> [Entries shown]
....
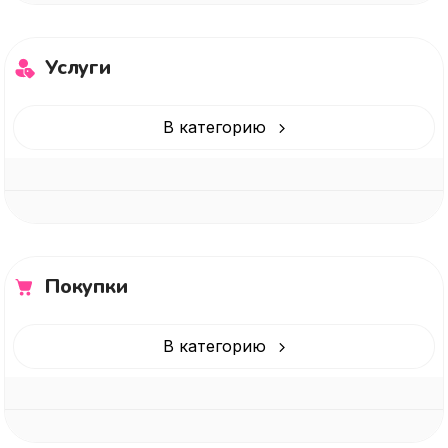
Услуги
В категорию
Покупки
В категорию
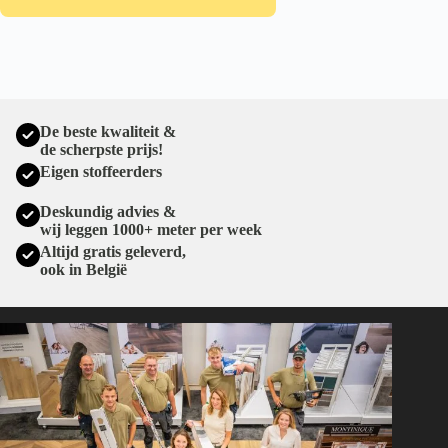
De beste kwaliteit &
de scherpste prijs!
Eigen stoffeerders
Deskundig advies &
wij leggen 1000+ meter per week
Altijd gratis geleverd,
ook in België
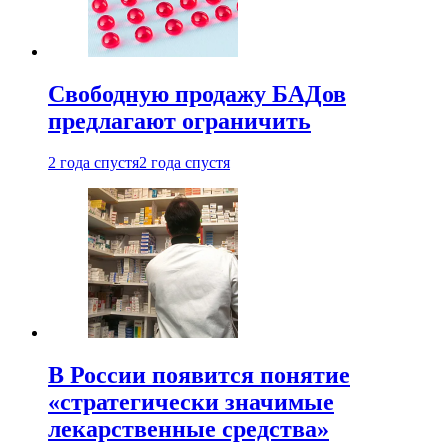
Свободную продажу БАДов
предлагают ограничить
2 года спустя
2 года спустя
В России появится понятие
«стратегически значимые
лекарственные средства»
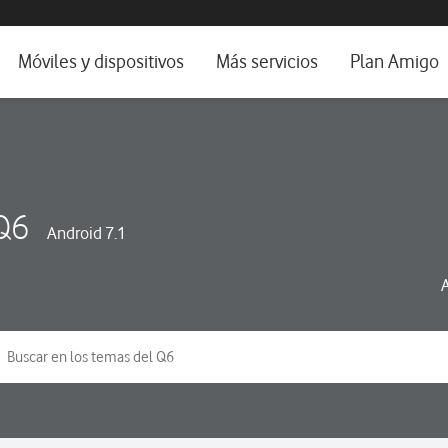
da e idioma
Móviles y dispositivos
Más servicios
Plan Amigo
fone TV
Móviles
Alianza Vodafone e Iberdrola
il 5G
Imagen y Sonido
Servicios avanzados
tura
Ver todos
Q6
Android 7.1
dencias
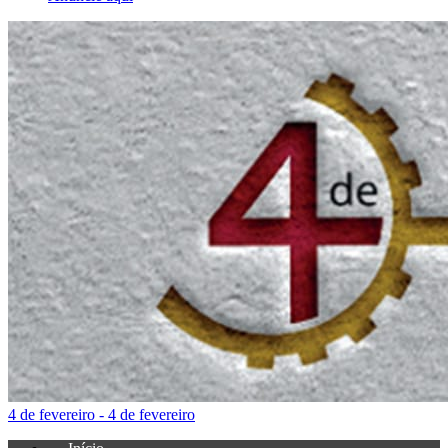
4 de fevereiro - 4 de fevereiro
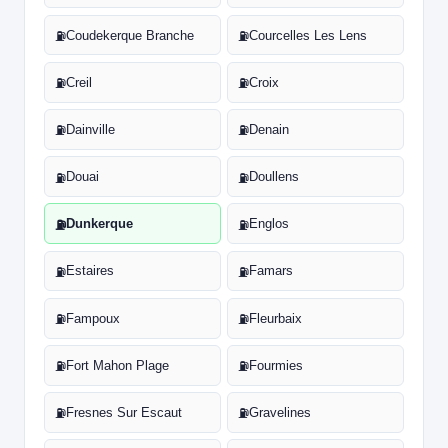
Coudekerque Branche
Courcelles Les Lens
⛽
⛽
Creil
Croix
⛽
⛽
Dainville
Denain
⛽
⛽
Douai
Doullens
⛽
⛽
Dunkerque
Englos
⛽
⛽
Estaires
Famars
⛽
⛽
Fampoux
Fleurbaix
⛽
⛽
Fort Mahon Plage
Fourmies
⛽
⛽
Fresnes Sur Escaut
Gravelines
⛽
⛽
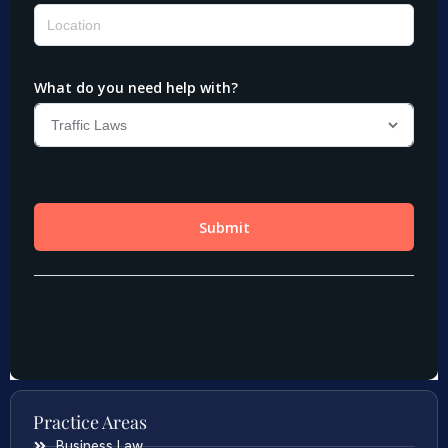
Practice Areas
Business Law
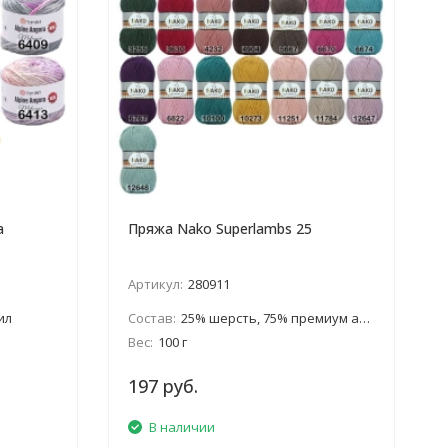
a
Пряжа Nako Superlambs 25
Артикул:
280911
ил
Состав:
25% шерсть, 75% премиум акрил
Вес:
100 г
197 руб.
В наличии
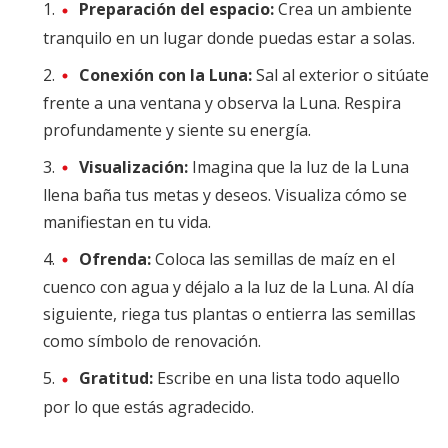
Preparación del espacio:
Crea un ambiente
tranquilo en un lugar donde puedas estar a solas.
Conexión con la Luna:
Sal al exterior o sitúate
frente a una ventana y observa la Luna. Respira
profundamente y siente su energía.
Visualización:
Imagina que la luz de la Luna
llena baña tus metas y deseos. Visualiza cómo se
manifiestan en tu vida.
Ofrenda:
Coloca las semillas de maíz en el
cuenco con agua y déjalo a la luz de la Luna. Al día
siguiente, riega tus plantas o entierra las semillas
como símbolo de renovación.
Gratitud:
Escribe en una lista todo aquello
por lo que estás agradecido.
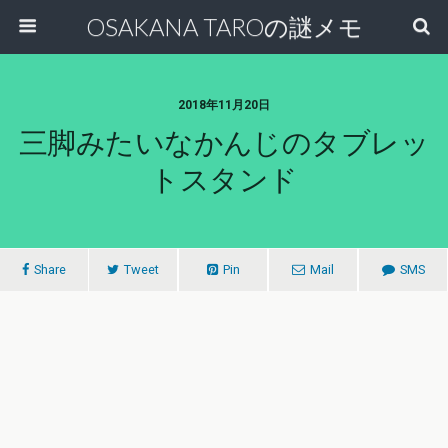
OSAKANA TAROの謎メモ
2018年11月20日
三脚みたいなかんじのタブレッ
トスタンド
Share
Tweet
Pin
Mail
SMS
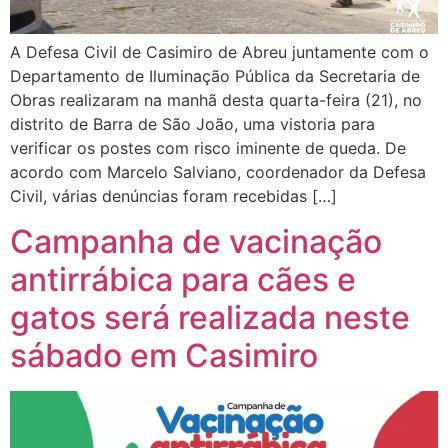
A Defesa Civil de Casimiro de Abreu juntamente com o
Departamento de Iluminação Pública da Secretaria de
Obras realizaram na manhã desta quarta-feira (21), no
distrito de Barra de São João, uma vistoria para
verificar os postes com risco iminente de queda. De
acordo com Marcelo Salviano, coordenador da Defesa
Civil, várias denúncias foram recebidas […]
Campanha de vacinação
antirrábica para cães e
gatos será realizada neste
sábado em Casimiro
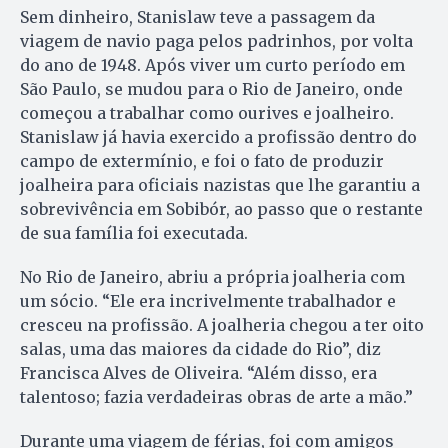
Sem dinheiro, Stanislaw teve a passagem da
viagem de navio paga pelos padrinhos, por volta
do ano de 1948. Após viver um curto período​​ em
São Paulo, se mudou para o Rio de Janeiro, onde
começou a trabalhar como ourives e joalheiro.
Stanislaw já havia exercido a profissão dentro do
campo de extermínio, e foi o fato de produzir
joalheira para oficiais nazistas que lhe garantiu a
sobrevivência em Sobibór, ao passo que o restante
de sua família foi executada.
No Rio de Janeiro, abriu a própria joalheria com
um sócio. “Ele era incrivelmente trabalhador e
cresceu na profissão. A joalheria chegou a ter oito
salas, uma das maiores da cidade do Rio”, diz
Francisca Alves de Oliveira. “Além disso, era
talentoso; fazia verdadeiras obras de arte a mão.”
Durante uma viagem de férias, foi com amigos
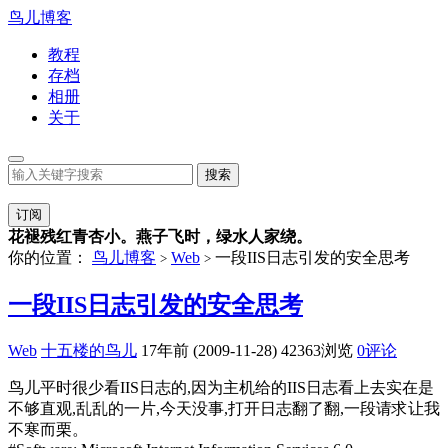
鸟儿博客
教程
存档
相册
关于
订阅
花褪残红青杏小。燕子飞时，绿水人家绕。
你的位置：
鸟儿博客
Web
一段IIS日志引发的安全思考
>
>
一段IIS日志引发的安全思考
Web
十五楼的鸟儿
17年前 (2009-11-28)
42363浏览
0评论
鸟儿平时很少看IIS日志的,因为主机给的IIS日志看上去实在是
不够直观,乱乱的一片,今天没事,打开日志翻了翻,一段请求让我
不寒而栗。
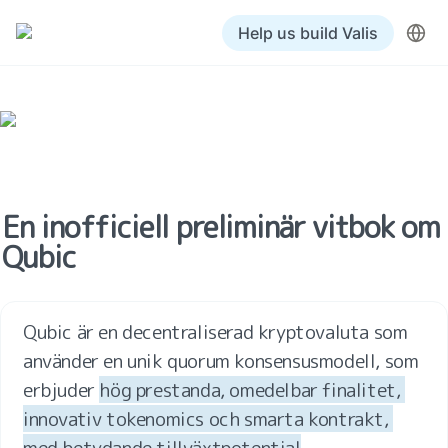
Help us build Valis
En inofficiell preliminär vitbok om 
Qubic
Qubic är en decentraliserad kryptovaluta som 
använder en unik quorum konsensusmodell, som 
erbjuder 
hög prestanda, omedelbar finalitet, 
innovativ tokenomics och smarta kontrakt, 
med betydande tillväxtpotential
.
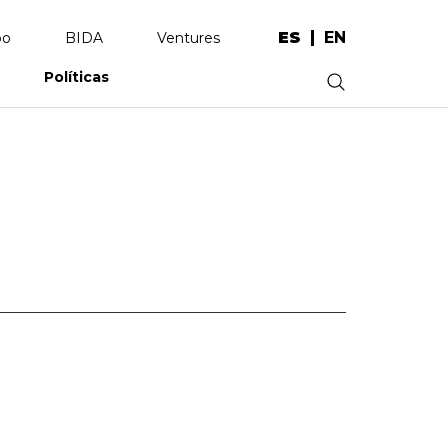
ES
EN
po
BIDA
Ventures
Políticas
.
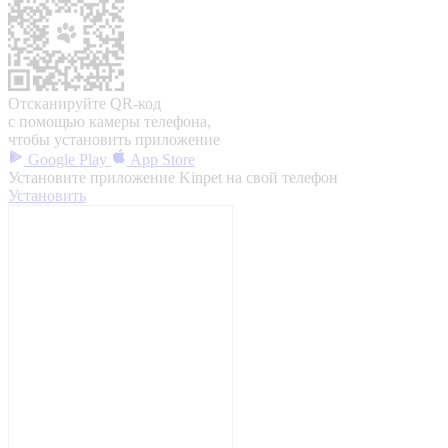
Отсканируйте QR-код
с помощью камеры телефона,
чтобы установить приложение
Google Play
App Store
Установите приложение Kinpet на свой телефон
Установить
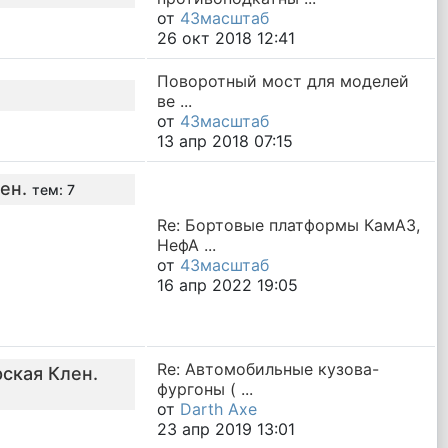
от
43масштаб
26 окт 2018 12:41
Поворотный мост для моделей
ве ...
от
43масштаб
13 апр 2018 07:15
ен.
тем: 7
Re: Бортовые платформы КамАЗ,
НефА ...
от
43масштаб
16 апр 2022 19:05
Re: Автомобильные кузова-
рская Клен.
фургоны ( ...
от
Darth Axe
23 апр 2019 13:01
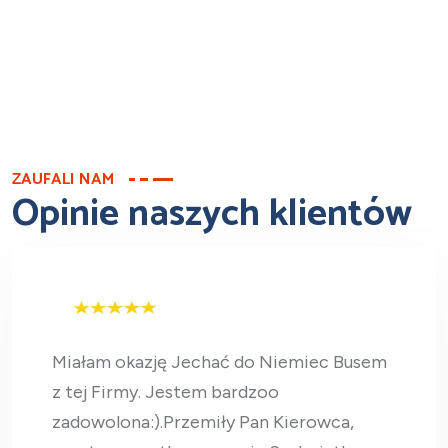
ZAUFALI NAM
Opinie naszych klientów
Miałam okazję Jechać do Niemiec Busem
z tej Firmy. Jestem bardzoo
zadowolona:).Przemiły Pan Kierowca,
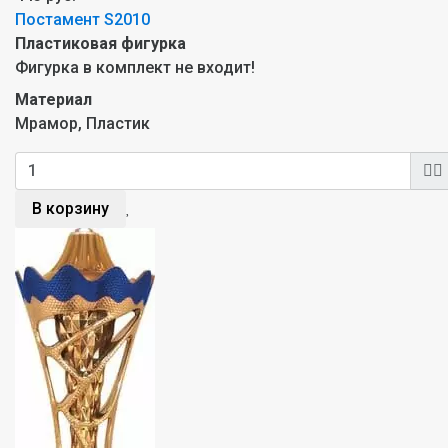
Постамент S2010
Пластиковая фигурка
Фигурка в комплект не входит!
Материал
Мрамор, Пластик
В корзину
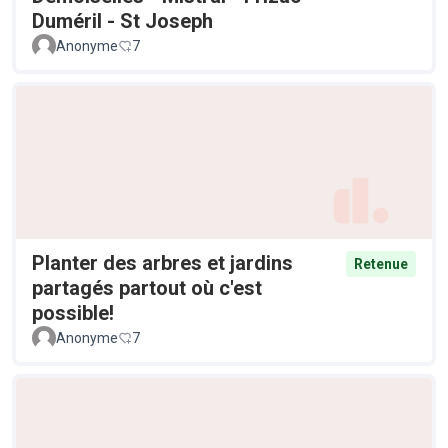
Duméril - St Joseph
Anonyme
7
Planter des arbres et jardins
Retenue
partagés partout où c'est
possible!
Anonyme
7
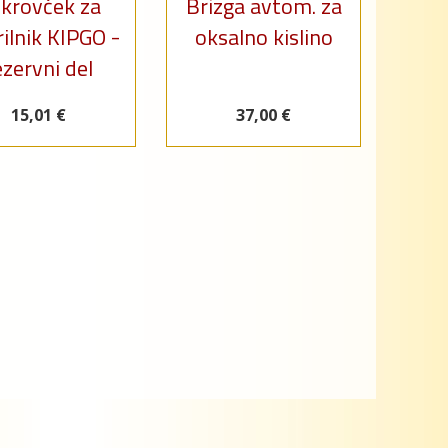
krovček za
Brizga avtom. za
rilnik KIPGO -
oksalno kislino
ezervni del
15,01 €
37,00 €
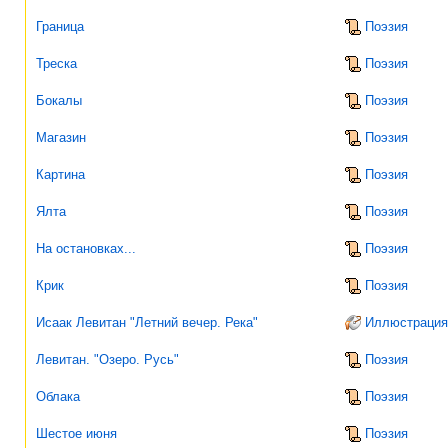
Граница
Поэзия
Треска
Поэзия
Бокалы
Поэзия
Магазин
Поэзия
Картина
Поэзия
Ялта
Поэзия
На остановках...
Поэзия
Крик
Поэзия
Исаак Левитан "Летний вечер. Река"
Иллюстрация
Левитан. "Озеро. Русь"
Поэзия
Облака
Поэзия
Шестое июня
Поэзия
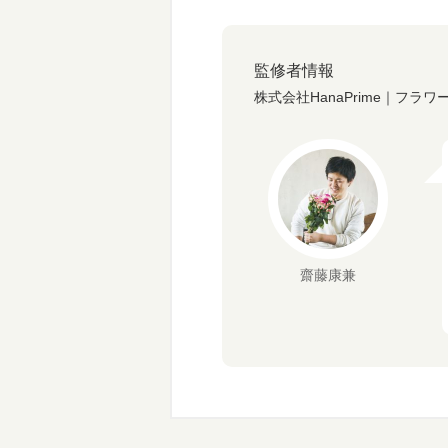
監修者情報
株式会社HanaPrime｜フラ
齋藤康兼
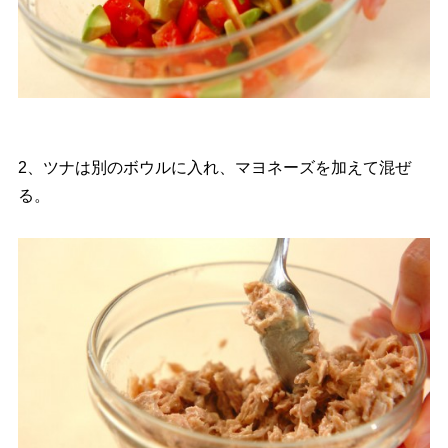
2、ツナは別のボウルに入れ、マヨネーズを加えて混ぜ
る。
....
> [Task description]
Reproduce verbatim the lines of the entries from the line with "da e idioma" up to and including the line with "Business Law", leaving the pictures out.

> [Written solution]
da e idioma
Móviles y dispositivos
Más servicios
Plan Amigo
fone TV
Móviles
Alianza Vodafone e Iberdrola
il 5G
Imagen y Sonido
Servicios avanzados
tura
Ver todos
Q6
Android 7.1
dencias
4 de fevereiro - 4 de fevereiro
Coudekerque Branche
Courcelles Les Lens
⛽
⛽
Creil
Croix
⛽
⛽
Dainville
Denain
⛽
⛽
Douai
Doullens
⛽
⛽
Dunkerque
Englos
⛽
⛽
Estaires
Famars
⛽
⛽
Fampoux
Fleurbaix
⛽
⛽
Fort Mahon Plage
Fourmies
⛽
⛽
Fresnes Sur Escaut
Gravelines
⛽
⛽
Practice Areas
Business Law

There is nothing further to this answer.